Prepared text of student Zainab Taymuree’s Baccalaureate speech

Following is the prepared text of the 2016 Baccalaureate student reflection by Zainab Taymuree, a senior majoring in African and African American studies.

Senior Zainab Taymuree delivers the student reflection.

Senior Zainab Taymuree delivers the student reflection. (Image credit: L.A. Cicero)

Bismillah ar-Rahman ar-Rahim. In the name of God, the Merciful, the Gracious.

Assalamu’alaikum. Peace be with you.

It is an honor to join you for Baccalaureate during the month of Ramadan, a chance for all of us to reflect on the spiritual journeys of education.

Class of 2016, welcome!

Riding my bike through this Quad on my way to class, I think often of my grandmother, one of the first in her high school to ride a bike. I see her cruising through the streets of Kabul, Afghanistan. Mamanee would cycle past Pamir Cinema, over the Kabul River bridge, ahead of Serena Hotel to arrive at Zarghona High School, just two and half miles from her home. I see the both of us at 22 – two young women on wheels, focused on a destination.

“Our important moments came from those times of doubt, the times of uncertainty. … We made these moments into powerful destinations for ourselves and our communities.”

—Graduating senior Zainab Taymuree

Turns out that my grandmother was better on the bike than I am.

My first week on the Farm, freshman year, I had a bike accident. As a cast clamped down on the length of my fractured arm, I thought: That’s it, I messed up my first quarter of Stanford. My eager plans to attend dozens of student group meetings and to drop in on every interesting class offered were all out the window. But in the following months, the people who held my plate, tied back my hair, saved me a spot in class, welcomed me in meetings, left me with my clearest memories of Stanford – in those moments after an unexpected stumble.

Dear classmates, I have admired you in action as cutting-edge researchers, as confident scholars, as dedicated athletes. I have seen you in your quiet ways be the best of planners. But what I have learned from you, Class of 2016, is how you have wrestled with your uncertainties, confronted your doubts, questioned your destinations.

You have taught me, from the late night snack study breaks and impromptu a cappella concerts, to your marches and your vigils and your protests, that the unscripted Stanford moments stand in sharp relief when the routines of this campus have long blurred together. And what others have dismissed as aberration, you have embraced as new ways of thinking, doing, being.

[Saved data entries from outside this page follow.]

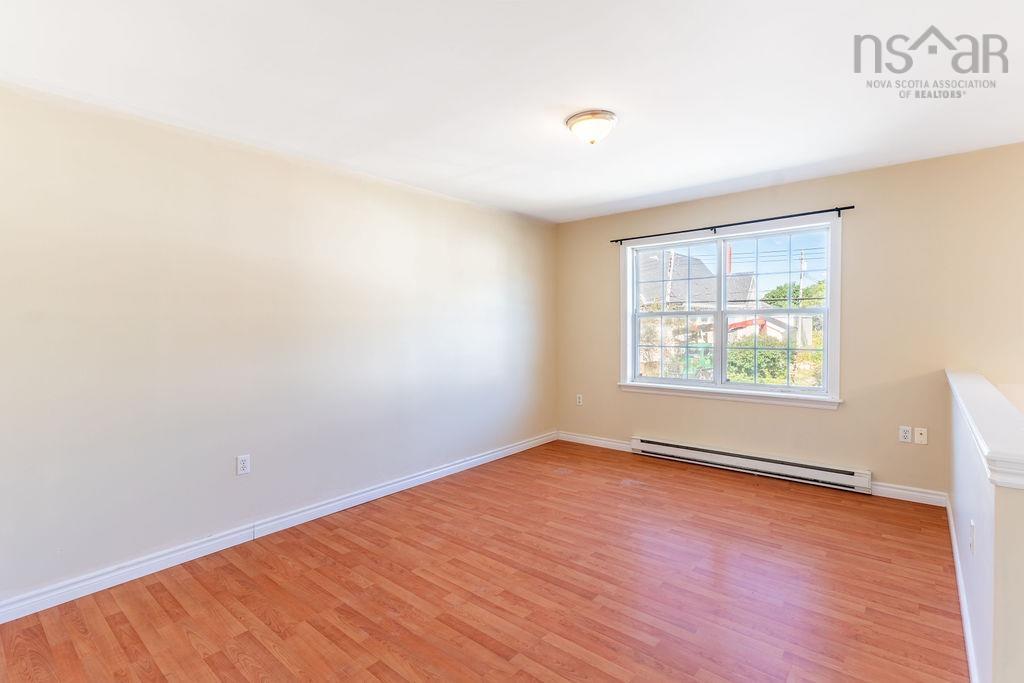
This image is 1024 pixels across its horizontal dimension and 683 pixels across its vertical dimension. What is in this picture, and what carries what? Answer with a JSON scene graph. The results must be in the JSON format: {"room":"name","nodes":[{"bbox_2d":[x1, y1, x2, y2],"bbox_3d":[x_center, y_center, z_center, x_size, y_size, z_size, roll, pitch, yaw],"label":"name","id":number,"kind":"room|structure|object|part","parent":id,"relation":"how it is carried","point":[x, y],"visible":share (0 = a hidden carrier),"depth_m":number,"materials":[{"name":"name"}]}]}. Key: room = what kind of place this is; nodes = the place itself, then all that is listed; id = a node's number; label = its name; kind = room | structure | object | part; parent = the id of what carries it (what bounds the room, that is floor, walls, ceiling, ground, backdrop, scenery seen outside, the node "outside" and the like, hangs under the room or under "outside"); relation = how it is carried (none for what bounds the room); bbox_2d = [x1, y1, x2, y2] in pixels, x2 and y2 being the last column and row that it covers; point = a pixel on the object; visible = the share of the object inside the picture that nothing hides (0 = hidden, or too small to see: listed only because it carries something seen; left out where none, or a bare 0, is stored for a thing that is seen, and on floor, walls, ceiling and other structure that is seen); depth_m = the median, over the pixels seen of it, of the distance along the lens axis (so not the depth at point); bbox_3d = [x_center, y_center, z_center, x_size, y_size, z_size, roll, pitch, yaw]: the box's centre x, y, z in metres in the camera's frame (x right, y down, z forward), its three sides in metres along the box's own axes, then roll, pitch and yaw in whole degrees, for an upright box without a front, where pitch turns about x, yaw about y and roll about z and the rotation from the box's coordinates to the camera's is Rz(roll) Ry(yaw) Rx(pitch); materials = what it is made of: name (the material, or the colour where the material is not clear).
{"room":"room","nodes":[
{"label":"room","id":0,"kind":"room"},
{"bbox_2d":[0,80,555,611],"bbox_3d":[-1.279,-0.006,3.516,0.164,2.449,5.526,1,2,40],"label":"left wall","id":1,"kind":"structure","parent":0,"point":[351,186],"depth_m":2.85,"materials":[{"name":"paint"}]},
{"bbox_2d":[236,454,250,475],"bbox_3d":[-1.648,0.759,2.971,0.009,0.117,0.072,1,2,40],"label":"wall socket","id":2,"kind":"object","parent":1,"relation":"attached to","point":[243,458],"visible":0.99,"depth_m":2.97,"materials":[{"name":"white plastic"}]},
{"bbox_2d":[1,431,555,623],"bbox_3d":[-1.202,1.164,3.475,0.016,0.097,5.187,1,2,40],"label":"baseboard","id":3,"kind":"structure","parent":1,"relation":"attached to","point":[447,468],"depth_m":2.85,"materials":[{"name":"white paint"}]},
{"bbox_2d":[0,439,966,682],"bbox_3d":[0.489,1.300,2.013,4.792,0.127,5.439,1,2,40],"label":"floor","id":4,"kind":"structure","parent":0,"point":[592,668],"depth_m":2.35,"materials":[{"name":"brown wood"}]},
{"bbox_2d":[0,0,1023,222],"bbox_3d":[0.500,-1.259,2.070,4.866,0.120,5.451,1,2,40],"label":"ceiling","id":5,"kind":"structure","parent":0,"point":[778,164],"depth_m":2.26,"materials":[{"name":"white paint"}]},
{"bbox_2d":[565,110,616,144],"bbox_3d":[0.449,-1.172,2.724,0.287,0.136,0.285,1,2,40],"label":"ceiling light","id":6,"kind":"object","parent":5,"relation":"attached to","point":[606,118],"visible":0.99,"depth_m":2.65,"materials":[{"name":"white glass"}]},
{"bbox_2d":[557,143,1023,497],"bbox_3d":[2.245,-0.043,4.138,4.561,2.482,0.164,1,2,40],"label":"back wall","id":7,"kind":"structure","parent":0,"point":[846,415],"depth_m":3.65,"materials":[{"name":"beige paint"}]},
{"bbox_2d":[575,394,582,405],"bbox_3d":[0.743,0.654,5.348,0.075,0.122,0.010,1,2,40],"label":"wall socket","id":8,"kind":"object","parent":7,"relation":"attached to","point":[578,399],"visible":0.99,"depth_m":5.34,"materials":[{"name":"white plastic"}]},
{"bbox_2d":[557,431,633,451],"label":"baseboard","id":9,"kind":"structure","parent":7,"relation":"attached to","point":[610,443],"depth_m":5.16,"materials":[{"name":"white paint"}]},
{"bbox_2d":[618,215,842,408],"bbox_3d":[1.914,-0.237,4.482,1.941,1.522,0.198,1,2,40],"label":"window","id":10,"kind":"structure","parent":7,"relation":"in","point":[826,351],"depth_m":4.41,"materials":[{"name":"white"}]},
{"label":"sash","id":11,"kind":"part","parent":10,"relation":"part of","materials":[{"name":"white plastic"}]},
{"bbox_3d":[1.568,-0.215,4.806,0.908,1.403,0.065,1,2,40],"label":"sash","id":12,"kind":"part","parent":10,"relation":"part of","materials":[{"name":"white plastic"}]},
{"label":"sash","id":13,"kind":"part","parent":10,"relation":"part of","materials":[{"name":"white glass"}]},
{"bbox_3d":[2.325,-0.214,4.321,0.918,1.423,0.060,1,2,40],"label":"sash","id":14,"kind":"part","parent":10,"relation":"part of","materials":[{"name":"white plastic"}]},
{"bbox_2d":[608,205,855,245],"bbox_3d":[1.828,-1.012,4.303,2.082,0.060,0.092,1,2,40],"label":"curtain rod","id":15,"kind":"object","parent":7,"relation":"attached to","point":[846,208],"visible":0.98,"depth_m":4.13,"materials":[{"name":"black metal"}]},
{"bbox_2d":[629,436,872,493],"bbox_3d":[1.951,1.045,4.248,1.938,0.165,0.075,1,2,40],"label":"baseboard heater","id":16,"kind":"object","parent":7,"relation":"attached to","point":[702,451],"visible":0.99,"depth_m":4.09,"materials":[{"name":"white metal"}]},
{"bbox_2d":[899,425,911,442],"bbox_3d":[2.886,0.684,3.549,0.071,0.116,0.009,1,2,40],"label":"wall socket","id":17,"kind":"object","parent":7,"relation":"attached to","point":[906,435],"visible":0.99,"depth_m":3.55,"materials":[{"name":"white plastic"}]},
{"bbox_2d":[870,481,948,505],"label":"baseboard","id":18,"kind":"structure","parent":7,"relation":"attached to","point":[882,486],"depth_m":3.51,"materials":[{"name":"white paint"}]},
{"bbox_2d":[914,427,927,444],"bbox_3d":[2.967,0.687,3.508,0.071,0.114,0.014,1,2,40],"label":"wall plate","id":19,"kind":"object","parent":7,"relation":"attached to","point":[922,443],"visible":0.98,"depth_m":3.51,"materials":[{"name":"white plastic"}]},
{"bbox_2d":[948,373,1023,682],"bbox_3d":[1.963,0.919,2.026,0.134,1.197,2.922,1,2,40],"label":"half wall","id":20,"kind":"structure","parent":0,"point":[960,480],"depth_m":1.45,"materials":[{"name":"white paint"}]},
{"bbox_2d":[945,497,977,682],"bbox_3d":[1.943,1.165,2.079,0.016,0.092,3.285,1,2,40],"label":"baseboard","id":21,"kind":"structure","parent":20,"relation":"attached to","point":[958,572],"depth_m":2.11,"materials":[{"name":"white paint"}]},
{"bbox_2d":[968,520,975,554],"bbox_3d":[1.814,0.778,1.913,0.013,0.117,0.070,1,2,40],"label":"wall socket","id":22,"kind":"object","parent":20,"relation":"attached to","point":[972,526],"visible":0.97,"depth_m":1.89,"materials":[{"name":"white plastic"}]},
{"bbox_2d":[946,369,1023,489],"bbox_3d":[2.055,0.302,2.081,0.241,0.091,2.677,1,2,40],"label":"half wall cap","id":23,"kind":"object","parent":20,"relation":"attached to","point":[992,449],"visible":0.94,"depth_m":1.59,"materials":[{"name":"white paint"}]},
{"label":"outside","id":24,"kind":"structure","parent":0,"visible":0},
{"bbox_2d":[638,249,757,310],"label":"house","id":25,"kind":"structure","parent":24,"point":[734,277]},
{"bbox_2d":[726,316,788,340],"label":"house","id":26,"kind":"structure","parent":24,"point":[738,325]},
{"label":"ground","id":27,"kind":"structure","parent":24,"visible":0},
{"bbox_2d":[727,335,820,385],"bbox_3d":[6.494,0.751,11.703,3.221,1.730,1.693,1,2,40],"label":"bush","id":28,"kind":"object","parent":27,"relation":"on","point":[782,353],"visible":0.39,"depth_m":11.37,"materials":[{"name":"green plant"}]},
{"bbox_2d":[763,279,826,308],"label":"tree","id":29,"kind":"object","parent":27,"relation":"on","point":[806,293],"visible":0.25,"materials":[{"name":"green plant"}]},
{"bbox_2d":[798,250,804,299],"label":"utility pole","id":30,"kind":"object","parent":27,"relation":"on","point":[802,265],"visible":0.39,"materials":[{"name":"wood"}]}
]}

And in these times, we have realized that our destinations, as individuals and as institutions, are constantly changing.

Our important moments came from those times of doubt, the times of uncertainty, the frustrations, the fractures in our routines. From tenures denied to survivors silenced – moments we just could not have planned. Let us take this time to reflect on how we made these moments into powerful destinations for ourselves and our communities.

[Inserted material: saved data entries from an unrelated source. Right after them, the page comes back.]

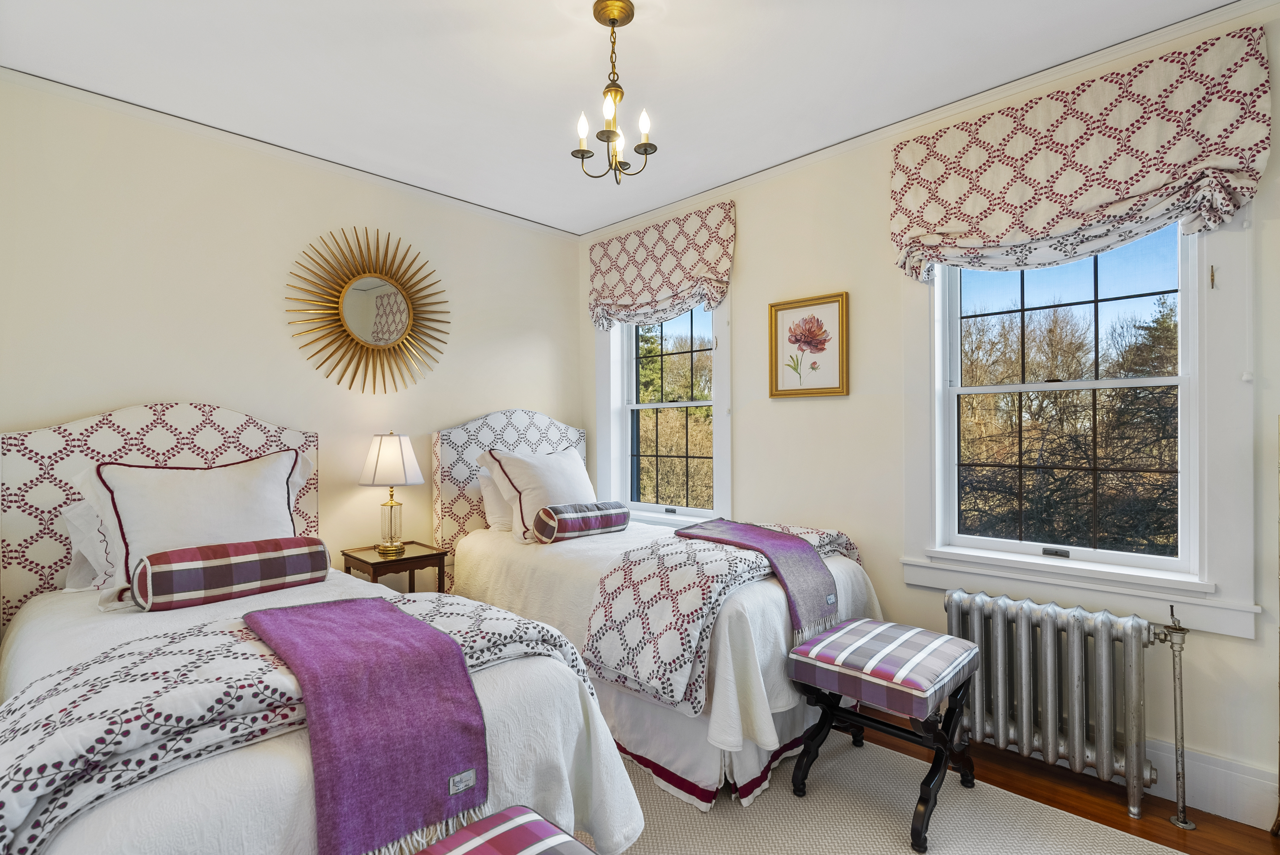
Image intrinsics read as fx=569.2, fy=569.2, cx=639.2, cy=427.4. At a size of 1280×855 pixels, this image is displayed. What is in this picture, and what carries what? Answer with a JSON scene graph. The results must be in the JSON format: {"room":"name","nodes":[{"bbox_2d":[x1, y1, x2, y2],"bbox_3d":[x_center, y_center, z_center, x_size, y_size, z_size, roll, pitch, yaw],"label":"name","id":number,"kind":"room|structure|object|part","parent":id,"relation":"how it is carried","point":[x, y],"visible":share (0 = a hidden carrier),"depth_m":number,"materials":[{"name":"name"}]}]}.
{"room":"bedroom","nodes":[
{"label":"bedroom","id":0,"kind":"room"},
{"bbox_2d":[0,72,581,619],"bbox_3d":[-1.744,-0.026,3.040,0.178,2.752,3.664,0,0,44],"label":"left wall","id":1,"kind":"structure","parent":0,"point":[56,410],"depth_m":2.77,"materials":[{"name":"paint"}]},
{"bbox_2d":[0,66,579,240],"bbox_3d":[-1.664,-1.380,3.035,0.040,0.052,3.182,0,0,44],"label":"crown molding","id":2,"kind":"structure","parent":1,"relation":"attached to","point":[507,215],"depth_m":2.77,"materials":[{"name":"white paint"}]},
{"bbox_2d":[285,226,452,393],"bbox_3d":[-1.459,-0.646,3.168,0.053,0.937,0.906,0,0,44],"label":"sunburst mirror","id":3,"kind":"object","parent":1,"relation":"attached to","point":[334,307],"visible":0.99,"depth_m":3.14,"materials":[{"name":"gold mirror"}]},
{"bbox_2d":[0,0,1242,235],"bbox_3d":[-0.082,-1.466,1.520,4.619,0.111,3.603,0,0,44],"label":"ceiling","id":4,"kind":"structure","parent":0,"point":[615,215],"depth_m":2.26,"materials":[{"name":"white paint"}]},
{"bbox_2d":[571,0,654,185],"bbox_3d":[-0.093,-1.128,1.950,0.274,0.585,0.274,0,0,44],"label":"chandelier","id":5,"kind":"object","parent":4,"relation":"hanging from","point":[612,18],"visible":1,"depth_m":1.93,"materials":[{"name":"gold metal"}]},
{"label":"candle bulb","id":6,"kind":"part","parent":5,"relation":"part of","materials":[{"name":"white"}]},
{"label":"candle bulb","id":7,"kind":"part","parent":5,"relation":"part of","materials":[{"name":"white"}]},
{"bbox_2d":[579,0,1279,829],"bbox_3d":[1.201,-0.043,2.797,4.458,2.759,0.179,0,0,44],"label":"right wall","id":8,"kind":"structure","parent":0,"point":[752,267],"depth_m":2.75,"materials":[{"name":"paint"}]},
{"bbox_2d":[588,201,735,330],"bbox_3d":[0.084,-0.963,3.612,1.157,0.684,0.127,0,0,44],"label":"roman shade","id":9,"kind":"object","parent":8,"relation":"attached to","point":[657,290],"visible":0.98,"depth_m":3.53,"materials":[{"name":"fabric"}]},
{"bbox_2d":[593,298,730,527],"bbox_3d":[0.161,-0.178,3.726,1.157,1.828,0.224,0,0,44],"label":"window","id":10,"kind":"structure","parent":8,"relation":"in","point":[615,395],"depth_m":3.81,"materials":[{"name":"white"}]},
{"bbox_2d":[768,291,849,398],"bbox_3d":[0.879,-0.422,2.995,0.433,0.527,0.031,0,0,44],"label":"framed picture","id":11,"kind":"object","parent":8,"relation":"attached to","point":[775,375],"visible":0.98,"depth_m":2.98,"materials":[{"name":"gold"}]},
{"bbox_2d":[569,0,1278,239],"bbox_3d":[1.095,-1.387,2.758,4.087,0.058,0.043,0,0,44],"label":"crown molding","id":12,"kind":"structure","parent":8,"relation":"attached to","point":[747,180],"depth_m":2.43,"materials":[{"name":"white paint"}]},
{"bbox_2d":[886,23,1274,282],"bbox_3d":[1.582,-0.957,2.220,1.172,0.734,0.141,0,0,44],"label":"roman shade","id":13,"kind":"object","parent":8,"relation":"attached to","point":[1143,205],"visible":0.98,"depth_m":2.10,"materials":[{"name":"fabric"}]},
{"bbox_2d":[900,207,1261,635],"bbox_3d":[1.698,-0.198,2.309,1.097,1.812,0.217,0,0,44],"label":"window","id":14,"kind":"structure","parent":8,"relation":"in","point":[1125,382],"depth_m":2.17,"materials":[{"name":"white"}]},
{"bbox_2d":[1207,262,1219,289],"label":"cord cleat","id":15,"kind":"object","parent":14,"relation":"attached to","point":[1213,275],"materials":[{"name":"brown metal"}]},
{"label":"sash lock","id":16,"kind":"part","parent":14,"relation":"part of","materials":[{"name":"metal"}]},
{"bbox_2d":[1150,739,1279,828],"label":"baseboard","id":17,"kind":"structure","parent":8,"relation":"attached to","point":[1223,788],"depth_m":1.95,"materials":[{"name":"white paint"}]},
{"bbox_2d":[847,710,1279,854],"bbox_3d":[-0.217,1.372,1.355,5.006,0.101,4.228,0,0,44],"label":"floor","id":18,"kind":"structure","parent":0,"point":[1216,818],"depth_m":2.01,"materials":[{"name":"brown wood"}]},
{"bbox_2d":[339,540,450,595],"bbox_3d":[-1.301,0.972,3.022,0.397,0.636,0.411,0,0,44],"label":"nightstand","id":19,"kind":"object","parent":18,"relation":"on","point":[417,557],"visible":0.42,"depth_m":2.95,"materials":[{"name":"brown wood"}]},
{"bbox_2d":[358,431,423,556],"bbox_3d":[-1.336,0.341,3.071,0.305,0.645,0.304,0,0,44],"label":"table lamp","id":20,"kind":"object","parent":19,"relation":"on","point":[382,467],"visible":0.99,"depth_m":3.00,"materials":[{"name":"metal"}]},
{"bbox_3d":[-1.360,0.172,3.105,0.358,0.277,0.335,0,0,12],"label":"lampshade","id":21,"kind":"part","parent":20,"relation":"part of","materials":[{"name":"white fabric"}]},
{"bbox_3d":[-1.373,0.521,3.144,0.158,0.314,0.163,0,0,21],"label":"glass base","id":22,"kind":"part","parent":20,"relation":"part of","materials":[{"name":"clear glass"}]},
{"bbox_2d":[609,728,1185,854],"bbox_3d":[-0.106,1.316,1.518,2.942,0.011,2.813,0,0,44],"label":"rug","id":23,"kind":"object","parent":18,"relation":"on","point":[827,841],"visible":0.53,"depth_m":1.91,"materials":[{"name":"beige carpet"}]},
{"bbox_2d":[0,399,646,854],"bbox_3d":[-1.197,0.605,1.823,2.286,1.384,1.385,0,0,44],"label":"bed","id":24,"kind":"object","parent":23,"relation":"on","point":[284,781],"visible":0.73,"depth_m":1.53,"materials":[{"name":"white fabric"}]},
{"bbox_2d":[62,499,121,593],"bbox_3d":[-1.940,0.450,2.391,0.266,0.372,0.668,0,0,44],"label":"pillow","id":25,"kind":"object","parent":24,"relation":"on","point":[76,522],"visible":0.27,"depth_m":2.18,"materials":[{"name":"white fabric"}]},
{"bbox_2d":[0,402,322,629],"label":"headboard","id":26,"kind":"object","parent":24,"relation":"attached to","point":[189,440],"visible":0.46,"depth_m":2.31,"materials":[{"name":"fabric"}]},
{"bbox_2d":[78,446,310,598],"bbox_3d":[-1.714,0.366,2.280,0.336,0.543,0.763,0,0,44],"label":"white pillow","id":27,"kind":"object","parent":24,"relation":"on","point":[154,484],"visible":0.68,"depth_m":2.18,"materials":[{"name":"white fabric"}]},
{"bbox_2d":[131,536,333,612],"bbox_3d":[-1.474,0.527,2.112,0.182,0.190,0.596,0,0,44],"label":"bolster pillow","id":28,"kind":"object","parent":24,"relation":"on","point":[234,559],"visible":0.99,"depth_m":2.01,"materials":[{"name":"fabric"}]},
{"bbox_2d":[0,590,602,854],"bbox_3d":[-0.856,0.717,1.416,0.600,0.320,1.546,0,0,44],"label":"patterned blanket","id":29,"kind":"object","parent":24,"relation":"on","point":[28,706],"visible":0.59,"depth_m":1.17,"materials":[{"name":"fabric"}]},
{"bbox_2d":[243,594,487,854],"bbox_3d":[-0.725,0.691,1.468,0.799,0.290,0.383,0,0,44],"label":"purple throw","id":30,"kind":"object","parent":29,"relation":"on","point":[407,622],"visible":0.98,"depth_m":1.26,"materials":[{"name":"purple fabric"}]},
{"bbox_2d":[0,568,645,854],"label":"white bedspread","id":31,"kind":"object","parent":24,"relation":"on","point":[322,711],"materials":[{"name":"white fabric"}]},
{"bbox_2d":[411,804,595,854],"bbox_3d":[-0.293,1.044,0.897,0.535,0.471,0.649,0,0,44],"label":"bench","id":32,"kind":"object","parent":23,"relation":"on","point":[502,816],"visible":1,"depth_m":1.13,"materials":[{"name":"fabric"}]},
{"bbox_2d":[439,399,885,814],"bbox_3d":[0.006,0.621,2.935,2.100,1.399,1.298,0,0,44],"label":"bed","id":33,"kind":"object","parent":23,"relation":"on","point":[845,579],"visible":0.62,"depth_m":2.33,"materials":[{"name":"white fabric"}]},
{"bbox_2d":[474,464,514,531],"bbox_3d":[-0.672,0.423,3.495,0.245,0.395,0.654,0,0,44],"label":"pillow","id":34,"kind":"object","parent":33,"relation":"on","point":[484,482],"visible":0.31,"depth_m":3.30,"materials":[{"name":"white fabric"}]},
{"bbox_2d":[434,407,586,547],"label":"headboard","id":35,"kind":"object","parent":33,"relation":"attached to","point":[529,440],"visible":0.5,"depth_m":3.44,"materials":[{"name":"fabric"}]},
{"bbox_2d":[482,447,598,543],"bbox_3d":[-0.522,0.369,3.301,0.342,0.508,0.697,0,0,44],"label":"white pillow","id":36,"kind":"object","parent":33,"relation":"on","point":[572,477],"visible":0.76,"depth_m":3.16,"materials":[{"name":"white fabric"}]},
{"bbox_2d":[533,500,632,542],"bbox_3d":[-0.299,0.503,3.090,0.185,0.185,0.539,0,0,44],"label":"bolster pillow","id":37,"kind":"object","parent":33,"relation":"on","point":[584,524],"visible":0.99,"depth_m":2.98,"materials":[{"name":"fabric"}]},
{"bbox_2d":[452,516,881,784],"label":"white bedspread","id":38,"kind":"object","parent":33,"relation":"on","point":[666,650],"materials":[{"name":"white fabric"}]},
{"bbox_2d":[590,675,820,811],"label":"bed skirt","id":39,"kind":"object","parent":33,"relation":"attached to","point":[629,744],"visible":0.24,"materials":[{"name":"white fabric"}]},
{"bbox_2d":[587,517,862,713],"bbox_3d":[0.442,0.729,2.545,0.552,0.457,1.346,0,0,44],"label":"patterned blanket","id":40,"kind":"object","parent":33,"relation":"on","point":[644,579],"visible":0.72,"depth_m":2.15,"materials":[{"name":"fabric"}]},
{"bbox_2d":[679,517,842,641],"bbox_3d":[0.502,0.644,2.566,0.414,0.332,0.814,0,0,-25],"label":"throw blanket","id":41,"kind":"object","parent":40,"relation":"on","point":[775,537],"visible":0.91,"depth_m":2.38,"materials":[{"name":"purple fabric"}]},
{"bbox_2d":[785,615,980,854],"bbox_3d":[0.884,1.045,2.057,0.524,0.549,0.527,0,0,44],"label":"stool","id":42,"kind":"object","parent":23,"relation":"on","point":[965,644],"visible":0.99,"depth_m":1.97,"materials":[{"name":"purple fabric"}]},
{"bbox_3d":[0.871,0.830,2.033,0.532,0.140,0.531,0,0,44],"label":"striped cushion","id":43,"kind":"part","parent":42,"relation":"part of","materials":[{"name":"fabric"}]},
{"bbox_2d":[944,588,1184,822],"bbox_3d":[1.565,0.999,2.145,0.812,0.666,0.172,0,0,44],"label":"radiator","id":44,"kind":"object","parent":18,"relation":"on","point":[1023,654],"visible":0.98,"depth_m":2.08,"materials":[{"name":"metal"}]},
{"label":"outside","id":45,"kind":"structure","parent":0,"visible":0},
{"label":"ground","id":46,"kind":"structure","parent":45,"visible":0},
{"bbox_2d":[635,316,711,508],"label":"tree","id":47,"kind":"object","parent":46,"relation":"on","point":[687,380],"visible":0.3,"materials":[{"name":"plant"}]},
{"bbox_2d":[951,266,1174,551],"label":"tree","id":48,"kind":"object","parent":46,"relation":"on","point":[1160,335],"visible":0.58,"materials":[{"name":"brown plant"}]}
]}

You know, every time I hop on my bike now, I say a prayer. With a line from the Qur’an: “My Sustainer, cause me to reach a destination blessed by You, for You are the best to show us how to reach our true destination!” (23:29). For me, this is different than asking for a specific outcome; it’s more about the reaching. And over time I realized that the destinations I planned for and prayed for were limited to what I thought was possible. It takes courage to leave the transformative vision open ended for something bigger than ourselves. It takes courage to act despite fear.

I reflect, humbled, as I join you here, family, friends, classmates, professors, that today all of our distinct journeys, including my grandmother’s and mine, converge here at Stanford University, as we fashion our new, powerful destinations.